Discussion on committees hit full throttle on Mar. 17 when Sellers presented the results of staff discussions on committees.
Recommendations presented include promoting some committees, such as Parks and Recreation, to board status. Economic Development and Tourism was also promoted.
The moves would give them certain oversight and authority over a general committee. In addition, it would allow for non-residents to make up the board.
But Sellers said “a good bit of dialogue” ranged toward finding which committees were worthy enough to keep on a full time status.
Sellers said staff looked at what committees were tasked with doing, and “which functions were more of an ‘as-needed’ basis versus a full-time basis.”

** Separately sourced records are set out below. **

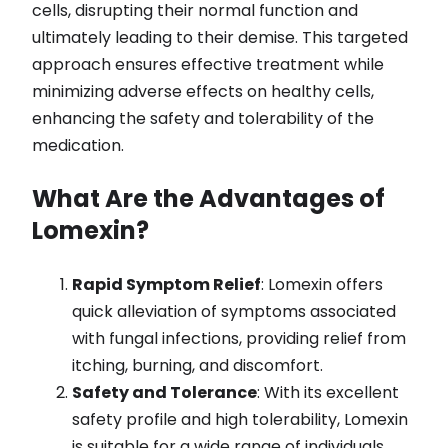
cells, disrupting their normal function and
ultimately leading to their demise. This targeted
approach ensures effective treatment while
minimizing adverse effects on healthy cells,
enhancing the safety and tolerability of the
medication.
What Are the Advantages of
Lomexin?
Rapid Symptom Relief
: Lomexin offers
quick alleviation of symptoms associated
with fungal infections, providing relief from
itching, burning, and discomfort.
Safety and Tolerance
: With its excellent
safety profile and high tolerability, Lomexin
is suitable for a wide range of individuals,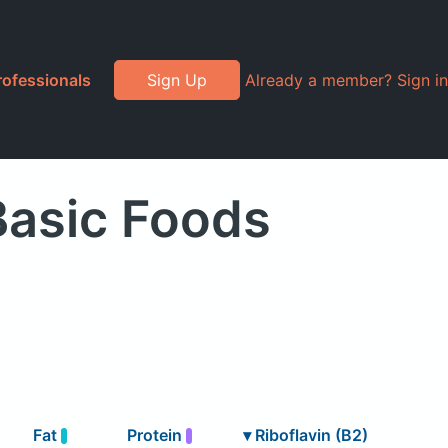
rofessionals
Sign Up
Already a member? Sign in
Basic Foods
Fat
Protein
▾
Riboflavin (B2)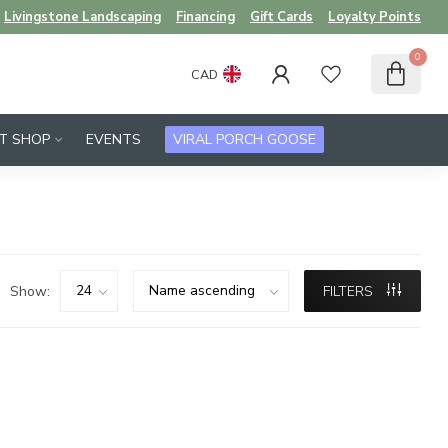
Livingstone Landscaping
Financing
Gift Cards
Loyalty Points
0
CAD
FT SHOP
EVENTS
VIRAL PORCH GOOSE
Show:
FILTERS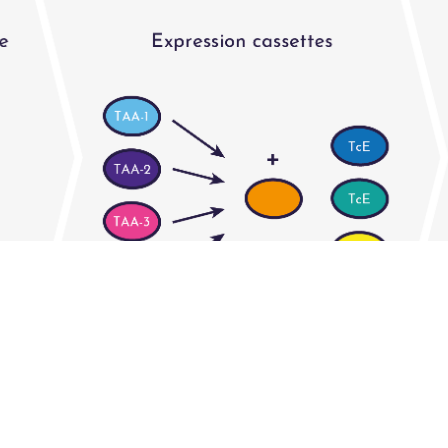
rdised flanking sequences that can be easily slotted 
min VHH binds to protein A to simplify downstream 
n systems and scaled-up purification facilitates dev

He said some committees that had their “purposes fulfilled or currently not needed” could be slated as ad-hoc.
In addition, the city could also create a governing ordinance for committees. That would entail repealing all individual committee ordinances. In its place would be an ordinance that would set requirements for all committees.
Kyle Mayor Todd Webster, who originally began the crusade to restructure committees, said the current structure and requirements to appoint committee members and chairs were “chaotic.”
He ultimately wants to appoint those who want to serve on a committee to have a meaningful charge. Webster said it would be a “mistake” to put someone “on a committee with nothing to do.”
Council Member Shane Arabie shared similar sentiments.
“If you give somebody a committee, or bring them into a commission or committee without a charge, they sit there and stagnate,” Arabie said on the dais. “That’s the worst possible situation we can do to citizens…”
Webster believed other factors also play a role, such as some committees draining staff time. Council Member David Wilson held concerns that some committees were costing taxpayers.
However, what was the deciding factor in which committees held more weight than others?
According to Sellers, the focus was to make discussions within some committees “available for the citizenry at large.”
He cited the recent Transportation Master Plan workshop, which allowed for citizen input, rather than discussion in a committee setting.
“We want to understand the will of the public, of the entire public,” Seller said.
But a few of the changes came as a bit of a surprise for Mayor Pro-Tem Diane Hervol.
She said there were a few committees on the list that she “saw some real benefit to having them.”
However, more research on the subject is needed.
“I’d like to have more time to digest it,” Hervol said. “I encourage and really want citizen participation. I’d like for us to be as transparent as possible and for them to participate as they see fit.”
Some committee chairs welcomed improving the committee process. Community Relations interim chairperson Stanley See believed better direction from council is necessary for committees. Improving the application process is also imparitive.
Mobility chairperson Gayle Meister said she was “okay” with her committee possibly being placed on hiatus. She reasoned the costs it could save the city in the long run.
“If it saves money, I’m all for it,” she said.
Sellers said the city plans to bring the item back to council for a vote on April 7.